If you set both a top-level `cache_control` and explicit per-block breakpoints, the **per-block breakpoints win** — Opper won't add its automatic one on top.

## When it's worth it

<CardGroup cols={2}>
  <Card title="Turn it on" icon="circle-check">
    A large, stable prefix (system prompt, document, tool catalog) reused across back-to-back calls — agent loops, multi-turn chat, batch jobs over one context.
  </Card>

  <Card title="Leave it off" icon="circle-xmark">
    One-shot calls, or calls spaced further apart than the cache lifetime.

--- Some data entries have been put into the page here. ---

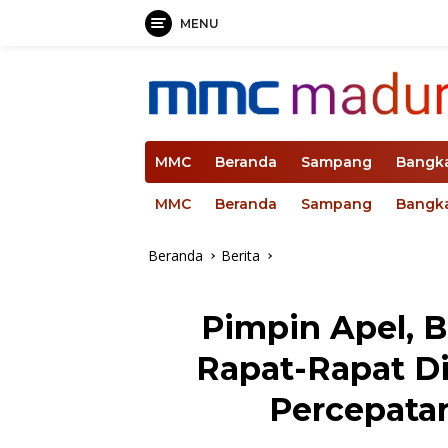
MENU
Langsung
ke
konten
MMC
Beranda
Sampang
Bangk
MMC
Beranda
Sampang
Bangk
Beranda
Berita
Pimpin Apel, B
Rapat-Rapat Di
Percepat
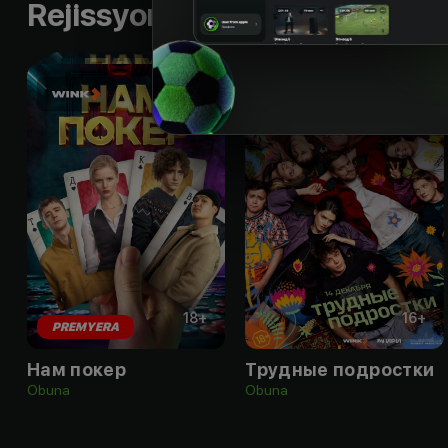
Rejissyorning boshqa ishlari
18
+
16
+
PREMYERA
Нам покер
Трудные подростки
Obuna
Obuna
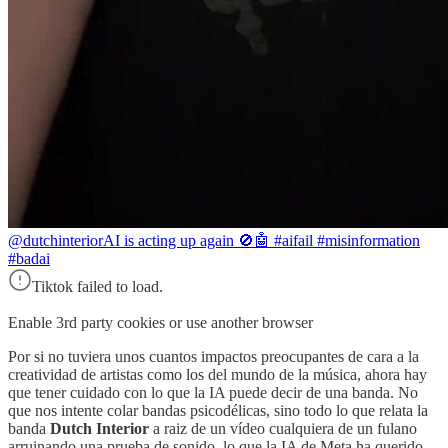
@dutchinterior
AI is acting up again 🚫🤖 #aifail #misinformation
#badai
Tiktok failed to load.
Enable 3rd party cookies or use another browser
Por si no tuviera unos cuantos impactos preocupantes de cara a la
creatividad de artistas como los del mundo de la música, ahora hay
que tener cuidado con lo que la IA puede decir de una banda. No
que nos intente colar bandas psicodélicas, sino todo lo que relata la
banda
Dutch Interior
a raiz de un vídeo cualquiera de un fulano
arruinando una prueba de sonido, lo que la IA de Meta ha querido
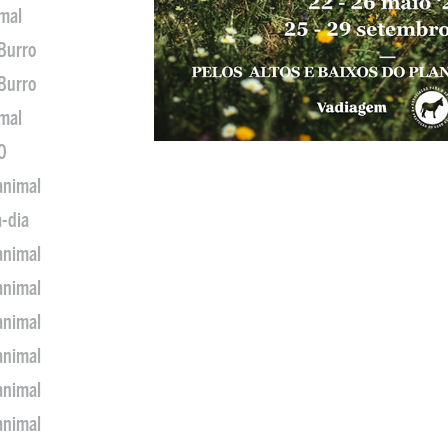
imal
 Burro
 Burro
imal
0
animal
a-dia
animal
animal
animal
animal
animal
animal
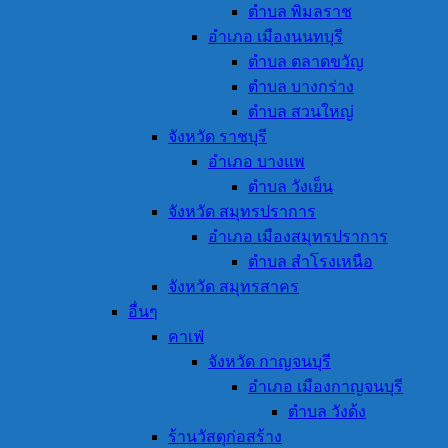
ตำบล พิมลราช
อำเภอ เมืองนนทบุรี
ตำบล ตลาดขวัญ
ตำบล บางกร่าง
ตำบล สวนใหญ่
จังหวัด ราชบุรี
อำเภอ บางแพ
ตำบล วังเย็น
จังหวัด สมุทรปราการ
อำเภอ เมืองสมุทรปราการ
ตำบล สำโรงเหนือ
จังหวัด สมุทรสาคร
อื่นๆ
คาเฟ่
จังหวัด กาญจนบุรี
อำเภอ เมืองกาญจนบุรี
ตำบล วังด้ง
ร้านวัสดุก่อสร้าง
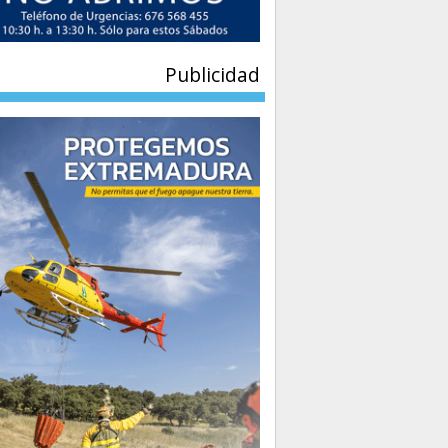
Publicidad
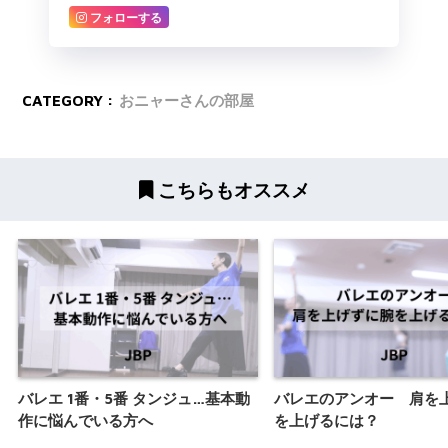
フォローする
CATEGORY :
おニャーさんの部屋
こちらもオススメ
バレエ 1番・5番 タンジュ…基本動
バレエのアンオー 肩を
作に悩んでいる方へ
を上げるには？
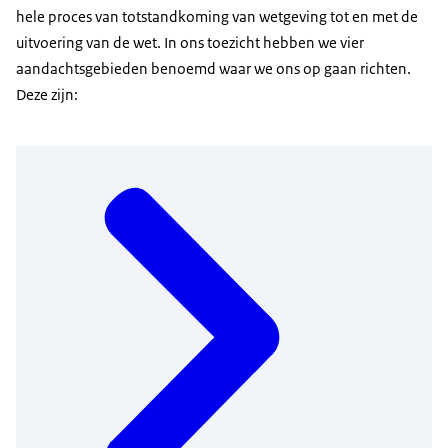
hele proces van totstandkoming van wetgeving tot en met de
uitvoering van de wet. In ons toezicht hebben we vier
aandachtsgebieden benoemd waar we ons op gaan richten.
Deze zijn:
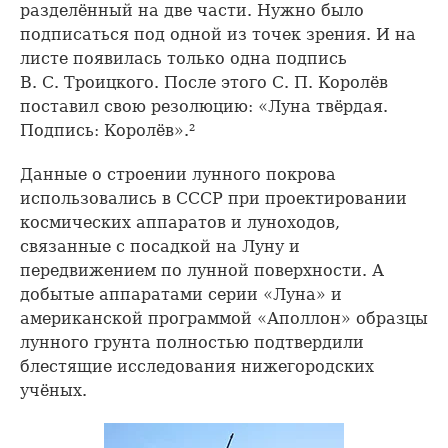
разделённый на две части. Нужно было
подписаться под одной из точек зрения. И на
листе появилась только одна подпись
В. С. Троицкого. После этого С. П. Королёв
поставил свою резолюцию: «Луна твёрдая.
Подпись: Королёв».²
Данные о строении лунного покрова
использовались в СССР при проектировании
космических аппаратов и луноходов,
связанные с посадкой на Луну и
передвижением по лунной поверхности. А
добытые аппаратами серии «Луна» и
американской программой «Аполлон» образцы
лунного грунта полностью подтвердили
блестящие исследования нижегородских
учёных.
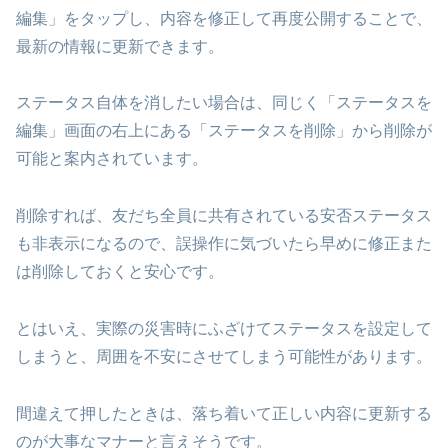
編集」をタップし、内容を修正して再度公開することで、
最新の情報に更新できます。
ステータス自体を消したい場合は、同じく「ステータスを
編集」画面の右上にある「ステータスを削除」から削除が
可能と案内されています。
削除すれば、友だち全員に共有されている安否ステータス
も非表示になるので、誤操作に気づいたら早めに修正また
は削除しておくと安心です。
とはいえ、実際の災害時にふざけてステータスを設定して
しまうと、周囲を不安にさせてしまう可能性があります。
間違えて押したときは、落ち着いて正しい内容に更新する
のが大事なマナーと言えそうです。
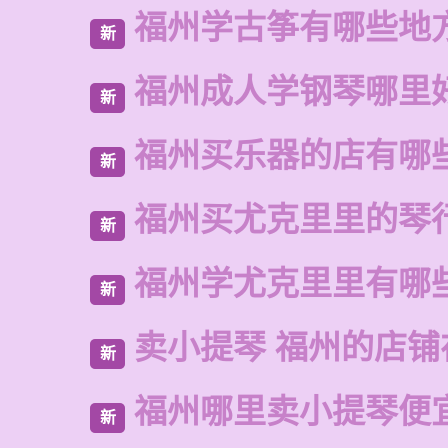
福州学古筝有哪些地
新
福州成人学钢琴哪里
新
福州买乐器的店有哪
新
福州买尤克里里的琴
新
福州学尤克里里有哪
新
卖小提琴 福州的店铺
新
福州哪里卖小提琴便
新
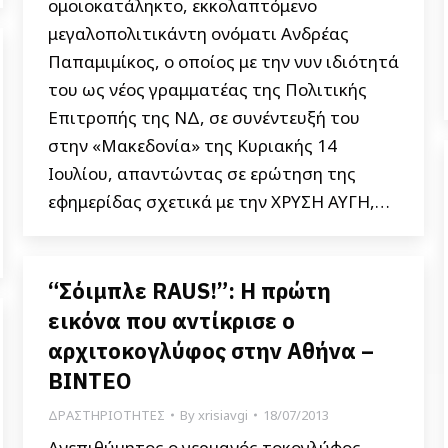
ομοιοκατάληκτο, εκκολαπτόμενο
μεγαλοπολιτικάντη ονόματι Ανδρέας
Παπαμιμίκος, ο οποίος με την νυν ιδιότητά
του ως νέος γραμματέας της Πολιτικής
Επιτροπής της ΝΔ, σε συνέντευξή του
στην «Μακεδονία» της Κυριακής 14
Ιουλίου, απαντώντας σε ερώτηση της
εφημερίδας σχετικά με την ΧΡΥΣΗ ΑΥΓΗ,…
“Σόιμπλε RAUS!”: Η πρώτη
εικόνα που αντίκρισε ο
αρχιτοκογλύφος στην Αθήνα –
ΒΙΝΤΕΟ
ΔΡΑΣΤΗΡΙΟΤΗΤΕΣ
By
xrisiavgi
18/07/2013
Ανεπιθύμητος ο γερμανός τοκογλύφος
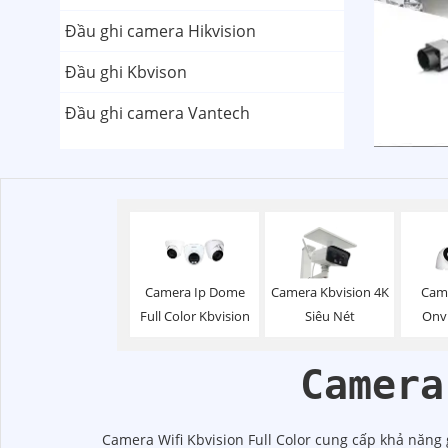
Đầu ghi camera Hikvision
Đầu ghi Kbvison
Đầu ghi camera Vantech
Camera Ip Dome
Camera Kbvision 4K
Cam
Full Color Kbvision
Siêu Nét
Onvi
Camera
Camera Wifi Kbvision Full Color cung cấp khả năng 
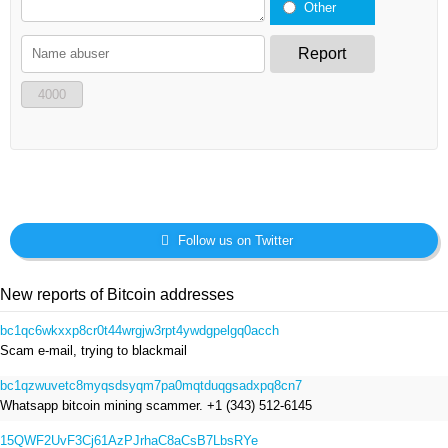
Other
Report
4000
Follow us on Twitter
New reports of Bitcoin addresses
bc1qc6wkxxp8cr0t44wrgjw3rpt4ywdgpelgq0acch
Scam e-mail, trying to blackmail
bc1qzwuvetc8myqsdsyqm7pa0mqtduqgsadxpq8cn7
Whatsapp bitcoin mining scammer. +1 (343) 512-6145
15QWF2UvF3Cj61AzPJrhaC8aCsB7LbsRYe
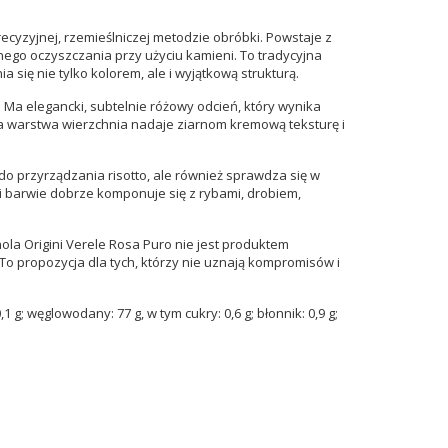
ecyzyjnej, rzemieślniczej metodzie obróbki. Powstaje z
ego oczyszczania przy użyciu kamieni. To tradycyjna
się nie tylko kolorem, ale i wyjątkową strukturą.
 Ma elegancki, subtelnie różowy odcień, który wynika
na warstwa wierzchnia nadaje ziarnom kremową teksturę i
 do przyrządzania risotto, ale również sprawdza się w
 i barwie dobrze komponuje się z rybami, drobiem,
ola Origini Verele Rosa Puro nie jest produktem
o propozycja dla tych, którzy nie uznają kompromisów i
 g; węglowodany: 77 g, w tym cukry: 0,6 g; błonnik: 0,9 g;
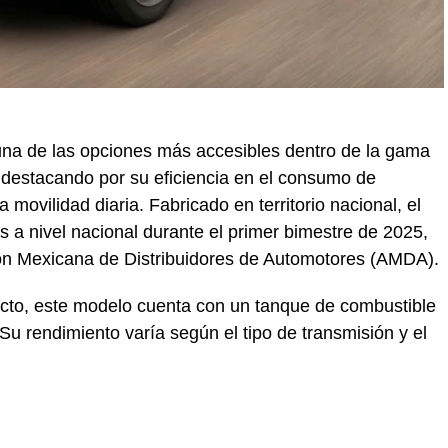
na de las opciones más accesibles dentro de la gama
 destacando por su eficiencia en el consumo de
 movilidad diaria. Fabricado en territorio nacional, el
s a nivel nacional durante el primer bimestre de 2025,
ón Mexicana de Distribuidores de Automotores (AMDA).
to, este modelo cuenta con un tanque de combustible
r. Su rendimiento varía según el tipo de transmisión y el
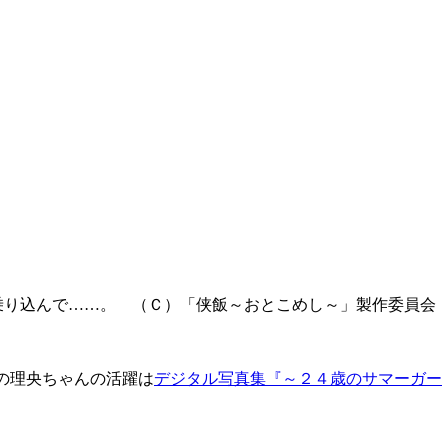
乗り込んで……。 （Ｃ）「侠飯～おとこめし～」製作委員会
の理央ちゃんの活躍は
デジタル写真集『～２４歳のサマーガー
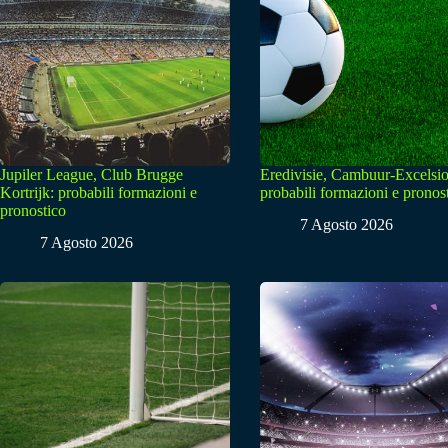
Jupiler League, Club Brugge
Eredivisie, Cambuur-Excelsio
Kortrijk: probabili formazioni e
probabili formazioni e pronos
pronostico
7 Agosto 2026
7 Agosto 2026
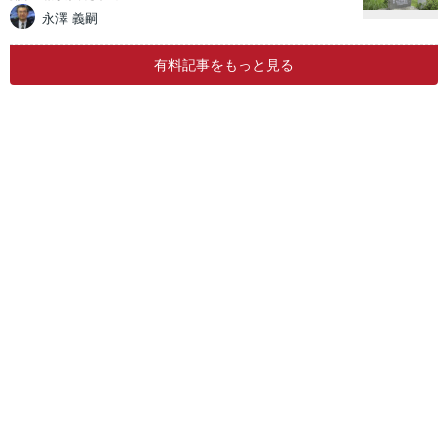
永澤 義嗣
有料記事をもっと見る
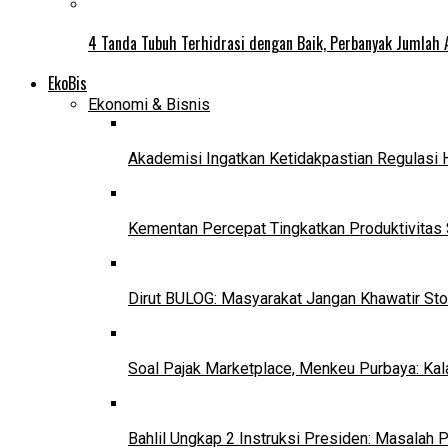
4 Tanda Tubuh Terhidrasi dengan Baik, Perbanyak Jumlah 
EkoBis
Ekonomi & Bisnis
Akademisi Ingatkan Ketidakpastian Regulasi 
Kementan Percepat Tingkatkan Produktivitas 
Dirut BULOG: Masyarakat Jangan Khawatir Sto
Soal Pajak Marketplace, Menkeu Purbaya: Ka
Bahlil Ungkap 2 Instruksi Presiden: Masalah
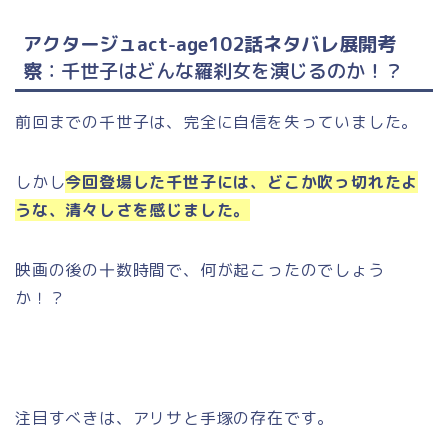
アクタージュact-age102話ネタバレ展開考
察
：千世子はどんな羅刹女を演じるのか！？
前回までの千世子は、完全に自信を失っていました。
しかし
今回登場した千世子には、どこか吹っ切れたよ
うな、清々しさを感じました。
映画の後の十数時間で、何が起こったのでしょう
か！？
注目すべきは、アリサと手塚の存在です。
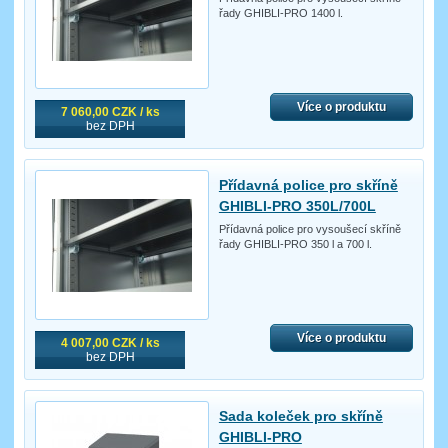
řady GHIBLI-PRO 1400 l.
Více o produktu
7 060,00 CZK / ks
bez DPH
Přídavná police pro skříně
GHIBLI-PRO 350L/700L
Přídavná police pro vysoušecí skříně
řady GHIBLI-PRO 350 l a 700 l.
Více o produktu
4 007,00 CZK / ks
bez DPH
Sada koleček pro skříně
GHIBLI-PRO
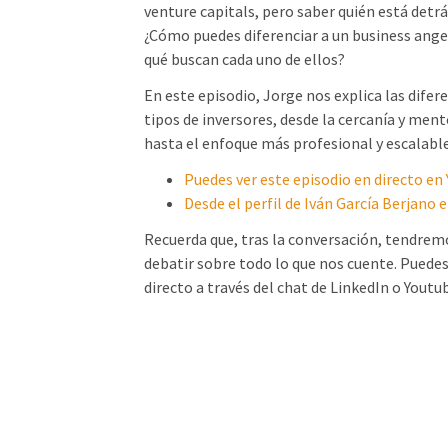
venture capitals, pero saber quién está detrás
¿Cómo puedes diferenciar a un business angel
qué buscan cada uno de ellos?
En este episodio, Jorge nos explica las difer
tipos de inversores, desde la cercanía y ment
hasta el enfoque más profesional y escalable
Puedes ver este episodio en directo en
Desde el perfil de Iván García Berjano 
Recuerda que, tras la conversación, tendrem
debatir sobre todo lo que nos cuente. Puedes
directo a través del chat de LinkedIn o Youtu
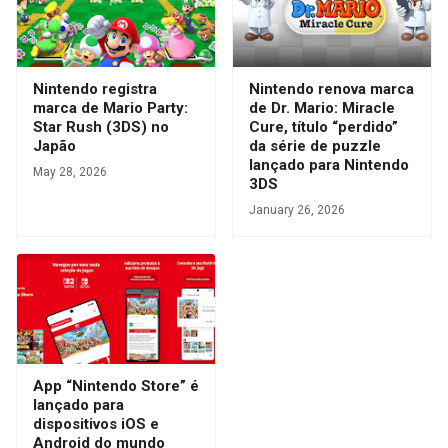
Nintendo registra
Nintendo renova marca
marca de Mario Party:
de Dr. Mario: Miracle
Star Rush (3DS) no
Cure, título “perdido”
Japão
da série de puzzle
lançado para Nintendo
May 28, 2026
3DS
January 26, 2026
App “Nintendo Store” é
lançado para
dispositivos iOS e
Android do mundo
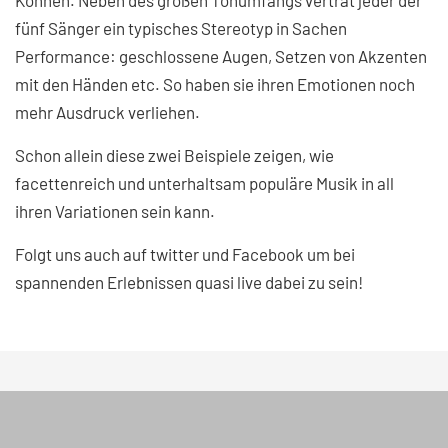
fünf Sänger ein typisches Stereotyp in Sachen
Performance: geschlossene Augen, Setzen von Akzenten
mit den Händen etc. So haben sie ihren Emotionen noch
mehr Ausdruck verliehen.
Schon allein diese zwei Beispiele zeigen, wie
facettenreich und unterhaltsam populäre Musik in all
ihren Variationen sein kann.
Folgt uns auch auf twitter und Facebook um bei
spannenden Erlebnissen quasi live dabei zu sein!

You'd pay the 1.25× write premium with no read to recoup it.
  </Card>
</CardGroup>

Every response reports what actually happened via its usage: `cache_creation_input_tokens` (written at 1.25×) and `cache_read_input_tokens` (read at 0.1×). Watch those to confirm caching is paying off — reads should dominate writes once your prefix starts repeating.

## Reference

* **Field:** `cache_control` — top-level (automatic) or on a content block (explicit).
* **Value:** `{ "type": "ephemeral" }`, optionally `"ttl": "1h"` (default is 5 minutes).
* **Activates on:** Anthropic-family models. No-op on OpenAI / Gemini (they cache automatically).
* **Pricing:** cache write 1.25× input, cache read 0.1× input.
* **Breakpoints:** up to 4 explicit per-block; or 1 automatic top-level.